Arrancan gajo tras suculento gajo, transacción tras transacción, contrato tras contrato, cobro tras cobro. Como lo ha sugerido la Comisión Federal de Competencia, cada familia mexicana transfiere 65 mil pesos anuales a los monopolistas del país. Y los pobres pagan 40 por ciento más de lo que deberían por la falta de competencia en servicios básicos como telefonía. Los consumidores somos una fábrica lucrativa de jugo concentrado, que corre por las venas de la mayor parte de los reconocidos por la revista
Forbes
, al margen de su “talento empresarial”. De 2009 a 2010 los nueve grandes ricos mexicanos incrementaron su patrimonio en 61 por ciento, al pasar de 55.1 a 90.3 millones de dólares. Y ello no se debió tan sólo al alza de sus acciones en la Bolsa o a inversiones visionarias que lograron hacer en una economía que se contrajo ocho por ciento. La respuesta se halla también en la estructura concentrada de la economía mexicana. En la falta de competencia que despliega. En las prácticas extractivas que permite. En el rentismo cotidiano que produce. Un huerto nacional de naranjas, donde 90 por ciento de los abusos cometidos contra los consumidores quedan impunes. Pero un huerto cada vez más reseco, menos productivo, que en lugar de cosechar fruta jugosa produce pobres en números crecientes. Y de allí la urgencia de revisar las reglas para la producción de naranjada, y modificar las sanciones para quienes la elaboran abusivamente.

Requisitos del problema:
Responde estas preguntas con base en el texto sobre los monopolios en México:
1. ¿Cuánto transfiere cada familia mexicana al año a los monopolistas del país?
2. ¿Cuánto se contrajo la economía mexicana?
3. ¿Qué porcentaje de los abusos cometidos contra los consumidores queda impune?
Las líneas no guardan relación con el texto.

Entradas almacenadas

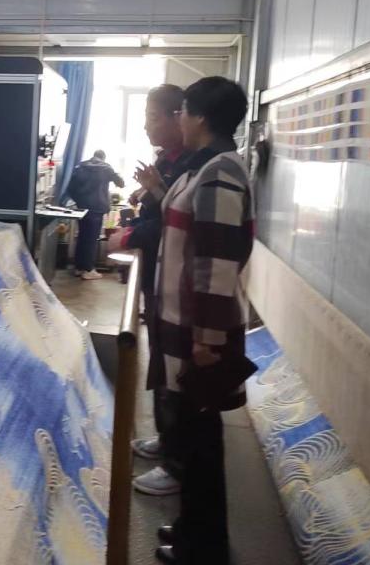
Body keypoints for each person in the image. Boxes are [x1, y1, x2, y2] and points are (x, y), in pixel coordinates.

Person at [154, 77, 254, 565]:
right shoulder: (205, 167)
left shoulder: (220, 172)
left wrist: (208, 340)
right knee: (194, 439)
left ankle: (203, 549)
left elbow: (217, 260)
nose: (178, 119)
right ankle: (192, 529)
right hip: (187, 325)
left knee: (201, 444)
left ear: (200, 117)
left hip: (201, 333)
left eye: (182, 111)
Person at [107, 85, 194, 497]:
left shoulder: (199, 166)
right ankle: (167, 438)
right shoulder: (167, 161)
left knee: (176, 367)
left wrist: (129, 238)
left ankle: (177, 461)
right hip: (159, 275)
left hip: (177, 280)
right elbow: (160, 212)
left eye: (153, 118)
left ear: (183, 117)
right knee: (160, 357)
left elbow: (175, 225)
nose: (146, 127)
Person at [67, 150, 124, 280]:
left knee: (82, 237)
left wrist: (79, 200)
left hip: (81, 208)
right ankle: (88, 270)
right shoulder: (106, 168)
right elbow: (121, 183)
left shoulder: (80, 167)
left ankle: (79, 268)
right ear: (103, 157)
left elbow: (70, 188)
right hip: (97, 208)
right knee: (92, 239)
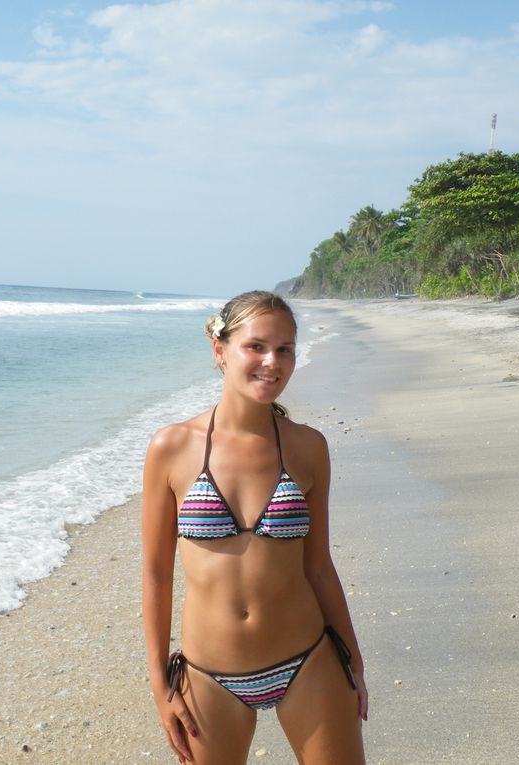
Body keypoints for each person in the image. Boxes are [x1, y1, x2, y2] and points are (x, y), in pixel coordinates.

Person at [142, 290, 368, 764]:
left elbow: (319, 567)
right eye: (257, 346)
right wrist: (160, 684)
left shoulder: (308, 447)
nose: (272, 361)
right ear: (220, 349)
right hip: (208, 676)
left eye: (285, 349)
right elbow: (156, 575)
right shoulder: (173, 447)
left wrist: (353, 657)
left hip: (308, 661)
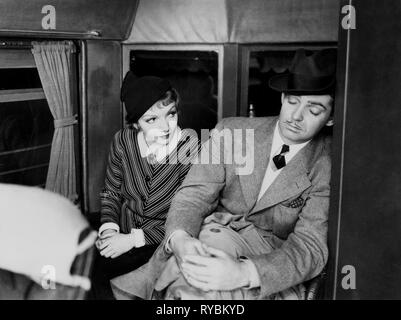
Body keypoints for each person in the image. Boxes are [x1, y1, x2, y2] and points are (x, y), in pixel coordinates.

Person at [110, 48, 336, 300]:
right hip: (213, 234)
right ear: (283, 98)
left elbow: (309, 245)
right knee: (190, 289)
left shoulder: (329, 164)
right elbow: (194, 196)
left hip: (269, 262)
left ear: (331, 118)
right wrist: (181, 239)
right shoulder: (231, 131)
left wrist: (244, 273)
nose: (296, 116)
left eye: (314, 110)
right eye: (292, 101)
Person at [90, 72, 198, 299]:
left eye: (171, 114)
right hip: (123, 230)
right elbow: (111, 191)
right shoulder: (123, 140)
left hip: (163, 241)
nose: (166, 127)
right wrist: (110, 229)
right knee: (86, 274)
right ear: (136, 124)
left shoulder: (188, 146)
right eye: (151, 119)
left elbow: (189, 215)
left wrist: (132, 240)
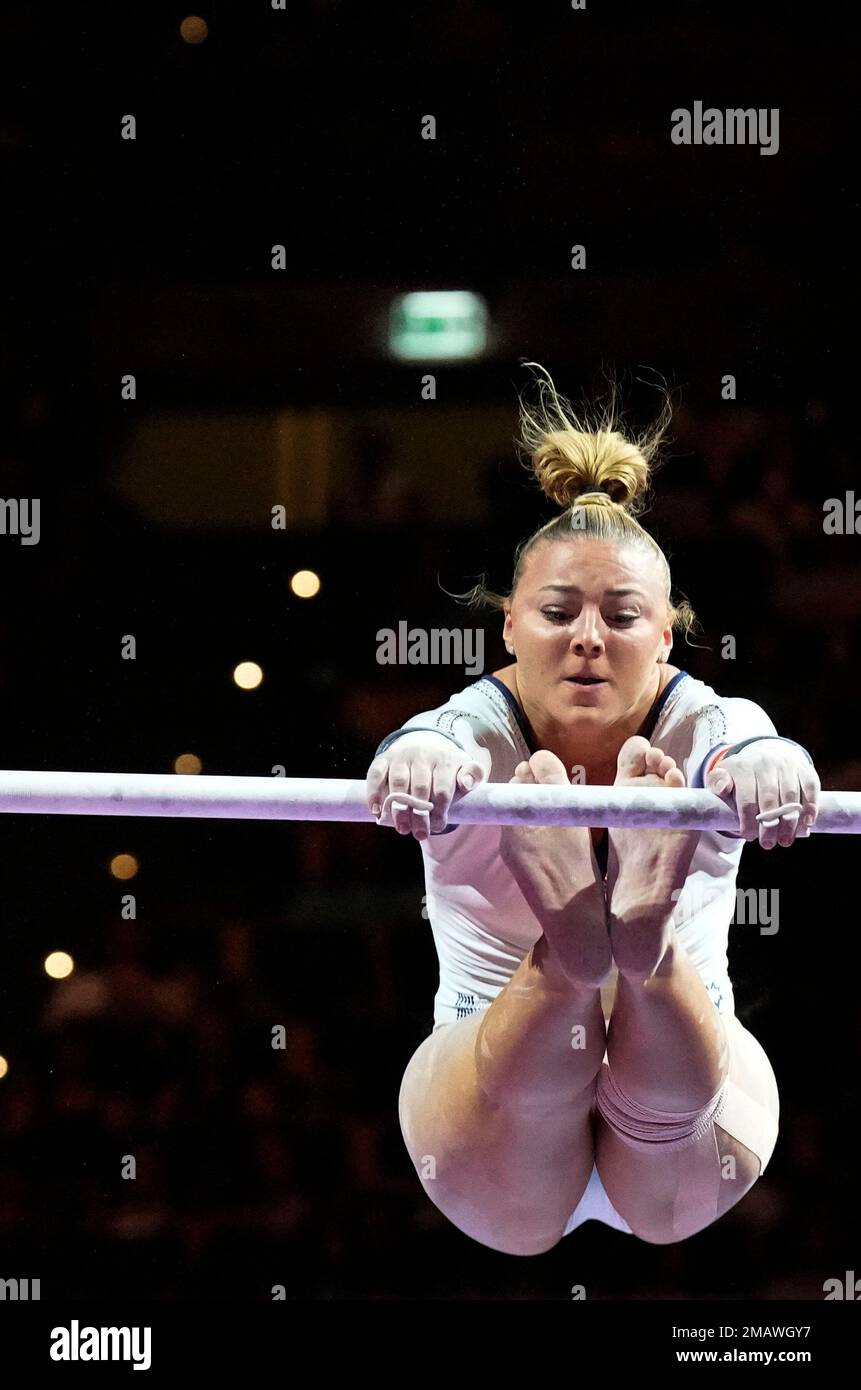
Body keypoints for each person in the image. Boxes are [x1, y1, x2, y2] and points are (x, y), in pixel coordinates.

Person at [365, 366, 820, 1255]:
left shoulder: (702, 723)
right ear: (506, 627)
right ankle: (590, 957)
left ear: (664, 636)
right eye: (556, 611)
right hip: (489, 1091)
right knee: (565, 1177)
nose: (585, 637)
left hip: (683, 1100)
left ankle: (620, 955)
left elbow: (750, 740)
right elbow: (430, 740)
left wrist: (770, 765)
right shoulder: (469, 726)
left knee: (625, 1163)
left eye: (620, 616)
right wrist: (411, 758)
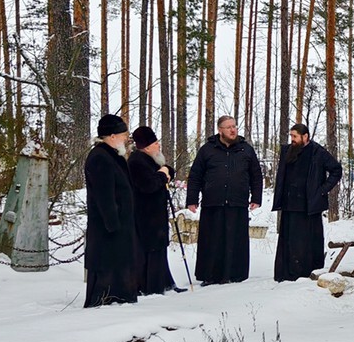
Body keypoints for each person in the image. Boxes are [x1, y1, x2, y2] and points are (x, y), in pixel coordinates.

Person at [186, 115, 263, 284]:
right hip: (213, 202)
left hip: (238, 202)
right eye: (228, 127)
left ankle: (235, 274)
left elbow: (256, 176)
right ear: (220, 130)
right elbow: (195, 176)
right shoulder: (207, 149)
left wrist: (256, 197)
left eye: (234, 126)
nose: (233, 129)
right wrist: (192, 199)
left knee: (235, 240)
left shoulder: (246, 150)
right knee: (212, 240)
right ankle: (210, 275)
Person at [271, 124, 342, 282]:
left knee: (307, 243)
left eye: (295, 136)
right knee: (289, 241)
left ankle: (307, 274)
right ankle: (286, 274)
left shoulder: (318, 152)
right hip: (289, 204)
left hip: (309, 206)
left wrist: (322, 190)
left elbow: (337, 170)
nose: (292, 140)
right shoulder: (288, 151)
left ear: (305, 136)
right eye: (291, 136)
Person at [84, 114, 140, 307]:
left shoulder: (112, 155)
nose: (127, 138)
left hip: (119, 226)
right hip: (108, 229)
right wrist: (113, 224)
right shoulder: (100, 157)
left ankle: (120, 299)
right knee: (106, 272)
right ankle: (107, 302)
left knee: (120, 269)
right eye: (124, 134)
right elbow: (104, 195)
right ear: (112, 135)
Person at [128, 125, 186, 295]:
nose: (158, 145)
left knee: (159, 249)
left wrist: (166, 171)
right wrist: (162, 174)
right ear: (146, 146)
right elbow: (148, 185)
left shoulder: (149, 159)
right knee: (150, 251)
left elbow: (167, 170)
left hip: (155, 214)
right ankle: (150, 286)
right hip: (145, 215)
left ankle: (164, 282)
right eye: (155, 143)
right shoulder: (136, 162)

Sección de respuesta:
1. 65 mil pesos anuales.
2. Un ocho por ciento.
3. El 90 por ciento.